# Exercise
Copy out each line of the data that includes the string "duck".

# The records
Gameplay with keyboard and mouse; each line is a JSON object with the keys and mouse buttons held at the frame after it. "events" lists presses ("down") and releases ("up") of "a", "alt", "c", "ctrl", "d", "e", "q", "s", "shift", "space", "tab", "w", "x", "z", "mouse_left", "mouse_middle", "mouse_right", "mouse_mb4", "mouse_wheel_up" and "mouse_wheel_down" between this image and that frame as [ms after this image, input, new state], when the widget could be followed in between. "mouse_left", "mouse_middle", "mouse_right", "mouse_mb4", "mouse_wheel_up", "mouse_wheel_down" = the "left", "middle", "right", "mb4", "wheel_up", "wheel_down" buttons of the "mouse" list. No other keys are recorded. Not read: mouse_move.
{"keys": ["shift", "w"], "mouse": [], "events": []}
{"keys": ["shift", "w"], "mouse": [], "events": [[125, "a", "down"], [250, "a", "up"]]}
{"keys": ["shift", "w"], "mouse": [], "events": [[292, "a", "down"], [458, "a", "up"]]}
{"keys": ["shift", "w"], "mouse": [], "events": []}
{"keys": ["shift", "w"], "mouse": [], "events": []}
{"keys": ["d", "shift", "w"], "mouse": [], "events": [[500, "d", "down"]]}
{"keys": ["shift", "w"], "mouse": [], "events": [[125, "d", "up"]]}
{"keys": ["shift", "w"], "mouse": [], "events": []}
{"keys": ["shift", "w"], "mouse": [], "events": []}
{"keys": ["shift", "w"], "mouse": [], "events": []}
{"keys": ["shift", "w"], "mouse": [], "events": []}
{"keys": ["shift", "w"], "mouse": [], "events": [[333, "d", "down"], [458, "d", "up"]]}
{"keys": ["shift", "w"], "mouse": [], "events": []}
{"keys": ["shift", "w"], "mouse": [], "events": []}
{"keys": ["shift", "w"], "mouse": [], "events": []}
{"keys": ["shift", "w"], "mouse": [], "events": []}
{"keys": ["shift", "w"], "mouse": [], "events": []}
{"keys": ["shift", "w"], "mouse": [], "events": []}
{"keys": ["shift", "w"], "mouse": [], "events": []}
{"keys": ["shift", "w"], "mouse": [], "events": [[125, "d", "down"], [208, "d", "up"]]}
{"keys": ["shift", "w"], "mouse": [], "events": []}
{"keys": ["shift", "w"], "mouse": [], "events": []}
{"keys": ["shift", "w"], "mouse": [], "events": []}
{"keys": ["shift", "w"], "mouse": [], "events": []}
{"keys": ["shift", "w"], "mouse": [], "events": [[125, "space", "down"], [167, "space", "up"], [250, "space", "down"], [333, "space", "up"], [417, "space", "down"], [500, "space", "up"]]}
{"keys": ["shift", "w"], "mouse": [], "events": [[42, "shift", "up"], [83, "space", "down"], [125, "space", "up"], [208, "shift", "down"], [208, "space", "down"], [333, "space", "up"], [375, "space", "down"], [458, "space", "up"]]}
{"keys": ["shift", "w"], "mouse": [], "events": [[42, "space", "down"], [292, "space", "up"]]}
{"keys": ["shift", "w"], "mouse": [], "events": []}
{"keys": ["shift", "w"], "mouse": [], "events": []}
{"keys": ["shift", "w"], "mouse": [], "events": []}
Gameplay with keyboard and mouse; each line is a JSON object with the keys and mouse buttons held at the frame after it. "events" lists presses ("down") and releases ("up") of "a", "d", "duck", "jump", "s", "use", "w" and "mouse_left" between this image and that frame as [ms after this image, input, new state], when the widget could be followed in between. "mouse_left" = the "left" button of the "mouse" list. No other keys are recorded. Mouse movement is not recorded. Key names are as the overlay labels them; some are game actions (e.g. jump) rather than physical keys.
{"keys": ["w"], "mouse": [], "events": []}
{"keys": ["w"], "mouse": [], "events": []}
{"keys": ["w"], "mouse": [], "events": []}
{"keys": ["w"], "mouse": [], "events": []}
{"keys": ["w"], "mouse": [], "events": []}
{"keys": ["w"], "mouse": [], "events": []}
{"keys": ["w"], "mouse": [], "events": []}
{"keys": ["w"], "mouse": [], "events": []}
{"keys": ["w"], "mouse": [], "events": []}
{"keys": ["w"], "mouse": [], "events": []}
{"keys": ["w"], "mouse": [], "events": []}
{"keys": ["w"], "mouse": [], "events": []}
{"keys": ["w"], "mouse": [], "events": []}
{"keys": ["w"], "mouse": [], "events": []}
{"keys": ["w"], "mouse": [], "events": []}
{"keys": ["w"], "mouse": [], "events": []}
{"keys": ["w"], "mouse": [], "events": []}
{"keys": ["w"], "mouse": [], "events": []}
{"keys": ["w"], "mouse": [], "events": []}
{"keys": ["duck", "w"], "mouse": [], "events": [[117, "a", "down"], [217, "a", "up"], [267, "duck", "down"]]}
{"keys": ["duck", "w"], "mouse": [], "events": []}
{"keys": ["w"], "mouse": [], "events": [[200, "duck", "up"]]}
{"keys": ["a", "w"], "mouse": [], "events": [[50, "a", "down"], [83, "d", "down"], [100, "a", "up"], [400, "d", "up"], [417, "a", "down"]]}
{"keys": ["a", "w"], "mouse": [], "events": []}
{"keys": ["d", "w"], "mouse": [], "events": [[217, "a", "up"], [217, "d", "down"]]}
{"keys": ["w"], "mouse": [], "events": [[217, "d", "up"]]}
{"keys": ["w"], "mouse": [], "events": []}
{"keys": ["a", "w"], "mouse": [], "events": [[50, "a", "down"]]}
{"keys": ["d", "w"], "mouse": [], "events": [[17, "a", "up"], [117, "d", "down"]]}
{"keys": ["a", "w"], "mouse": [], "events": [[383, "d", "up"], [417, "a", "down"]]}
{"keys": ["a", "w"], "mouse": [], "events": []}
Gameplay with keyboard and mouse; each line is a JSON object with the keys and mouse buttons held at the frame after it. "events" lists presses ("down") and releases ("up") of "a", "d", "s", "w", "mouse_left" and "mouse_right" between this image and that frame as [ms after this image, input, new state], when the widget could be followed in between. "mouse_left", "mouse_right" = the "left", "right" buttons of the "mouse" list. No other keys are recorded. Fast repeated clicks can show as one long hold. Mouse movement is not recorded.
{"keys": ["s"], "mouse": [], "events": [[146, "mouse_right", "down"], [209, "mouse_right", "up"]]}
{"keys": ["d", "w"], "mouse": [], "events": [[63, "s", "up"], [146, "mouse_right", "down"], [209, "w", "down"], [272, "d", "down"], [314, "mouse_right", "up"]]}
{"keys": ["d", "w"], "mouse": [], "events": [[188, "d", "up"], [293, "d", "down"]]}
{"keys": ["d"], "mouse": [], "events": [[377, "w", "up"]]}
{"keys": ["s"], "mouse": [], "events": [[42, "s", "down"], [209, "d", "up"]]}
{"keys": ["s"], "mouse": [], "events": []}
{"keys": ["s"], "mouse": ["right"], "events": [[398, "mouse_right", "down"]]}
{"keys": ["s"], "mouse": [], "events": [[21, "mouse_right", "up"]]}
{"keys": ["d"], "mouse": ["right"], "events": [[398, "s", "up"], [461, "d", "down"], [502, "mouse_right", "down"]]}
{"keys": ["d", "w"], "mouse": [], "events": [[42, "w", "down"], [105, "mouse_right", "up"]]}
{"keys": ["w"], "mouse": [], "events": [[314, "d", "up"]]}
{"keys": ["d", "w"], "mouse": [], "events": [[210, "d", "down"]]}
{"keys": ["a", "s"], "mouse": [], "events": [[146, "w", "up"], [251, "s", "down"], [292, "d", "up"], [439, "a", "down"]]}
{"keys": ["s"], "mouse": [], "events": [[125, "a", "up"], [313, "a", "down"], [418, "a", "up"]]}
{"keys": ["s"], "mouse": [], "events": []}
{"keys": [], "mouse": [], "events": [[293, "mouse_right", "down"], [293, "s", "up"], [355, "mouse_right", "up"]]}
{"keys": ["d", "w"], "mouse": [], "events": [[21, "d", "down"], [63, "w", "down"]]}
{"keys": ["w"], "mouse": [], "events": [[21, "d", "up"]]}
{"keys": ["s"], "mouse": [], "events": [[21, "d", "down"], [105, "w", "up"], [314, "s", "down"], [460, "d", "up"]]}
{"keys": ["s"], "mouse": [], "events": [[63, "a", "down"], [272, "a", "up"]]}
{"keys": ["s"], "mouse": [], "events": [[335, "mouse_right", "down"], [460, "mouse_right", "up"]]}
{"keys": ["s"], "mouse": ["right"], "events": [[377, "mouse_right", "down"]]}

# Task solution
Gameplay with keyboard and mouse; each line is a JSON object with the keys and mouse buttons held at the frame after it. "events" lists presses ("down") and releases ("up") of "a", "d", "duck", "jump", "s", "use", "w" and "mouse_left" between this image and that frame as [ms after this image, input, new state], when the widget could be followed in between. "mouse_left" = the "left" button of the "mouse" list. No other keys are recorded. Mouse movement is not recorded. Key names are as the overlay labels them; some are game actions (e.g. jump) rather than physical keys.
{"keys": ["duck", "w"], "mouse": [], "events": [[117, "a", "down"], [217, "a", "up"], [267, "duck", "down"]]}
{"keys": ["duck", "w"], "mouse": [], "events": []}
{"keys": ["w"], "mouse": [], "events": [[200, "duck", "up"]]}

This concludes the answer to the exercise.